Figure 4. Cre recombination activity detected in the choroid plexus but not in the hypothalamus of Ins2-Cre mice.

(a) X-gal staining of coronal brain sections showing Cre recombination activity in the choroid plexus of Ins2-Cre;Rosa-LacZ mice. The blue signals in the choroid plexus in the lateral (LV) and third ventricles (V3) are indicated by black arrow heads. No significant staining was detected in the hypothalamus (HYT). Scale bar, 250 μm. (b) Representative coronal brain sections of Ins2-Cre;Rosa-tdTomato mice showing that tdTomato was expressed in the choroid plexus in the LV and V3 and undetectable in the anterior, tuberal, and posterior hypothalamus. ARH, arcuate hypothalamic nucleus; DMH, dorsomedial nucleus of the hypothalamus; HPF, hippocampal formation; PVH, paraventricular hypothalamic nucleus; SCH, suprachiasmatic nucleus; LHA, lateral hypothalamic area; MBO, mammillary body; ME, median eminence; Opt, optic tract; PH, posterior hypothalamic nucleus; TH, thalamus. Scale bar, 200 μm.
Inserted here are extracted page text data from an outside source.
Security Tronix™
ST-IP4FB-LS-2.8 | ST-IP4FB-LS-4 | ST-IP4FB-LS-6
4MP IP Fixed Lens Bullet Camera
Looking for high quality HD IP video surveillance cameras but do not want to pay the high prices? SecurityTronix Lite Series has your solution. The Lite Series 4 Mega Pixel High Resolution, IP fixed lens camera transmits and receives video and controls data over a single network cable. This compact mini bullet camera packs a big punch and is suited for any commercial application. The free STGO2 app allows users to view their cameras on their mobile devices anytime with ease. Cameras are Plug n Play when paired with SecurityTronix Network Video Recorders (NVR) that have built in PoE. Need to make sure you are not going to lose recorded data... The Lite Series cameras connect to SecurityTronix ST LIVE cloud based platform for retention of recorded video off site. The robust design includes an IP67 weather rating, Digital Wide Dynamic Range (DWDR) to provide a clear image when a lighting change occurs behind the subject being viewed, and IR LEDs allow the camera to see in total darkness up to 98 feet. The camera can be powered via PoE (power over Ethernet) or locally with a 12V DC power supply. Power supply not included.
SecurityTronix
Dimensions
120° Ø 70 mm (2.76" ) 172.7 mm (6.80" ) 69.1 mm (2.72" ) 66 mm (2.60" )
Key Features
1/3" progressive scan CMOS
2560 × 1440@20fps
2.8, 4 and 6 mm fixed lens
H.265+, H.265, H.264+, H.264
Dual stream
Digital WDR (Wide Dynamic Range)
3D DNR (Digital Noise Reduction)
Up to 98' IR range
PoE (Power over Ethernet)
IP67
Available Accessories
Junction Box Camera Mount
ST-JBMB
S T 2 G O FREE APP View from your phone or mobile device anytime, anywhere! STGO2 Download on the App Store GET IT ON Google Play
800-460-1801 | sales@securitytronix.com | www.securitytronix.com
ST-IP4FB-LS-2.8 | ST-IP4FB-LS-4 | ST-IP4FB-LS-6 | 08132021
Figure 5. Normal insulin secretion and glucose homeostasis of Ins2-Cre mice.

At the age of 3 ~ 4 months old, adult heterozygous male or female Ins2-Cre mice and their age and sex-matched control counterparts were metabolically analyzed. (a) Plasma glucose and insulin levels for fasted or fed states in male mice. There was no significant difference between control and Ins2-Cre mice. Each group consisted of four animals. (b) Glucose tolerance test on male or female mice. Glucose (2 g/kg body weight) was i.p. injected into the mice, and plasma glucose levels were measured at indicated time points. Each group consisted of six animals. (c) Glucose-stimulated insulin secretion after intraperitoneal injection of glucose at indicated time. Glucose (2 g/kg body weight) was i.p. injected into the mice, and plasma glucose levels were measured at indicated time points. Each group consisted of four animals.